§ Problem to solve
Go through the listing below and repeat it exactly, omitting each picture.

━━━━━━━━━━

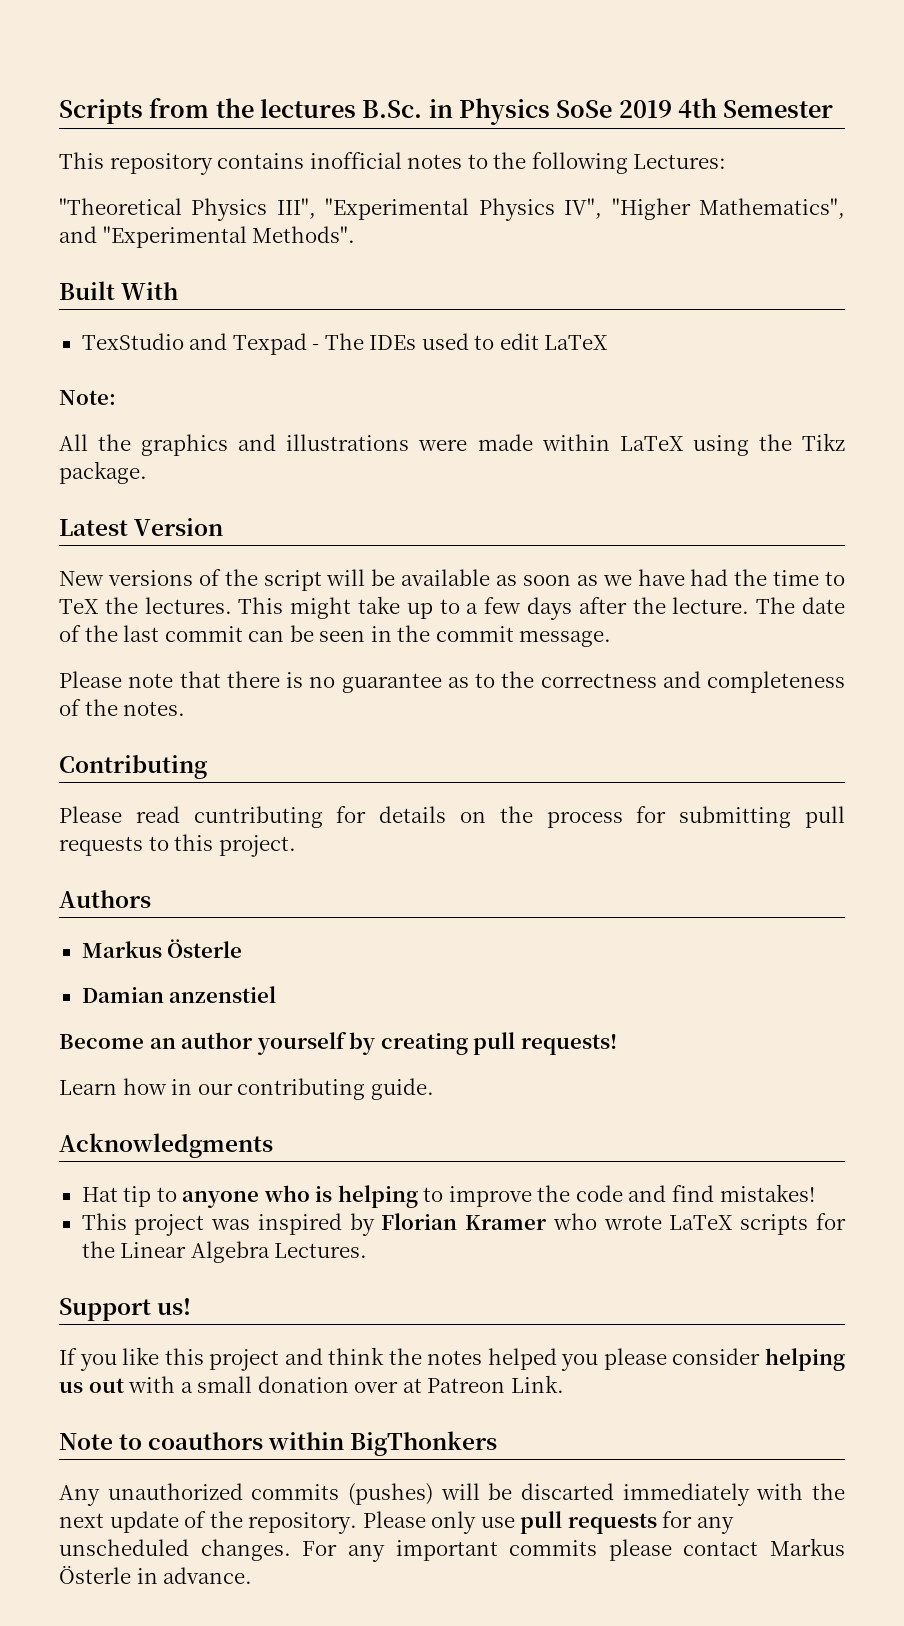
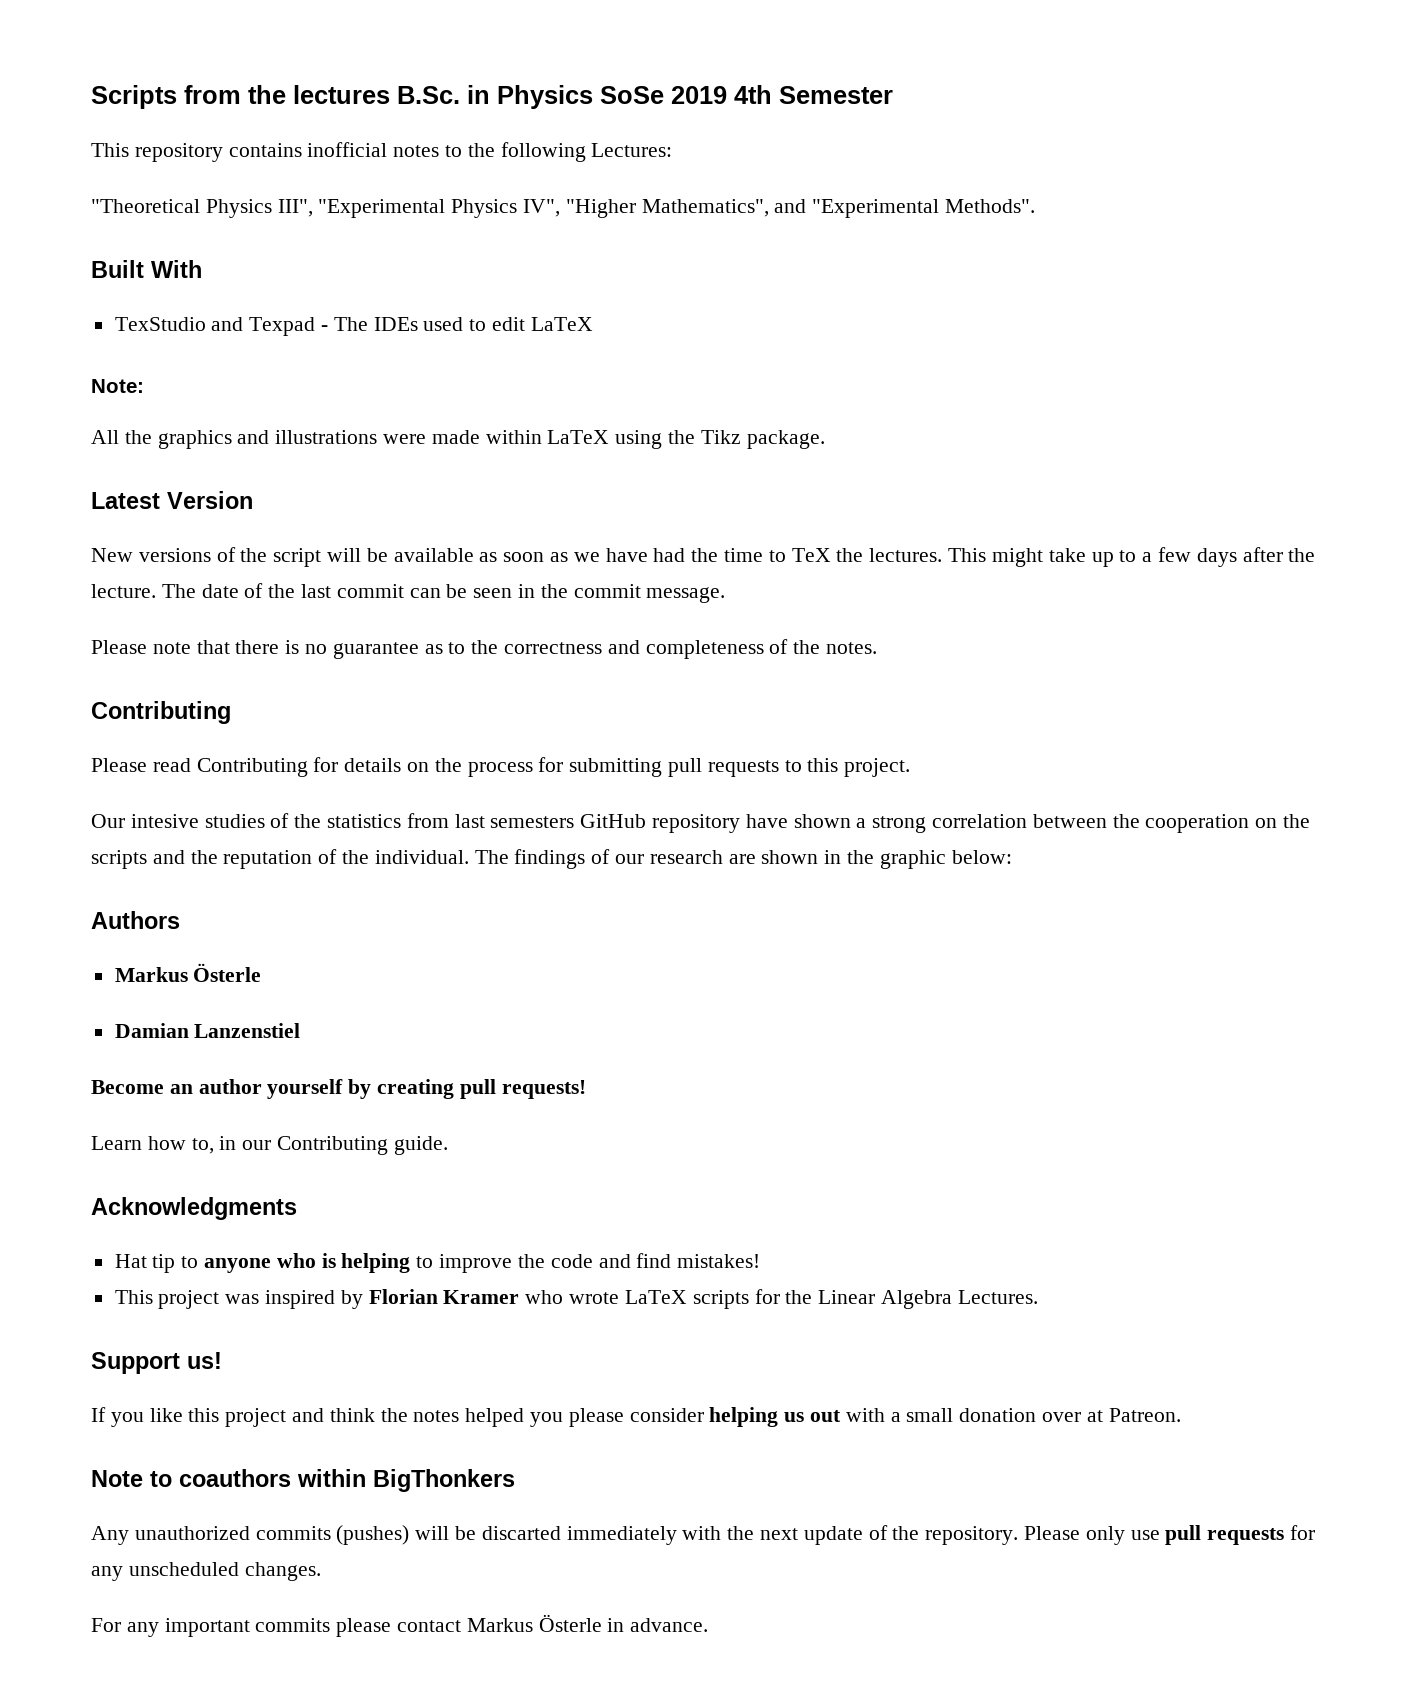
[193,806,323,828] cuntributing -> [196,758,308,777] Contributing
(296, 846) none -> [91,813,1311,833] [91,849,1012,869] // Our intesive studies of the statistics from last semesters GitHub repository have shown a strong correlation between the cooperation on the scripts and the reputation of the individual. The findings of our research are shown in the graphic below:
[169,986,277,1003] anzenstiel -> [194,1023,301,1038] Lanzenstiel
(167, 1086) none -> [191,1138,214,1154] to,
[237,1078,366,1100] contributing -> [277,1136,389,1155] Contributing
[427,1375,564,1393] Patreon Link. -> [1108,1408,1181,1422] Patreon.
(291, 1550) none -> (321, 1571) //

━━━━━━━━━━

§ Response
[193,806,323,828] cuntributing -> [196,758,308,777] Contributing
(296, 846) none -> [91,813,1311,833] [91,849,1012,869] // Our intesive studies of the statistics from last semesters GitHub repository have shown a strong correlation between the cooperation on the scripts and the reputation of the individual. The findings of our research are shown in the graphic below:
[169,986,277,1003] anzenstiel -> [194,1023,301,1038] Lanzenstiel
(167, 1086) none -> [191,1138,214,1154] to,
[237,1078,366,1100] contributing -> [277,1136,389,1155] Contributing
[427,1375,564,1393] Patreon Link. -> [1108,1408,1181,1422] Patreon.
(291, 1550) none -> (321, 1571) //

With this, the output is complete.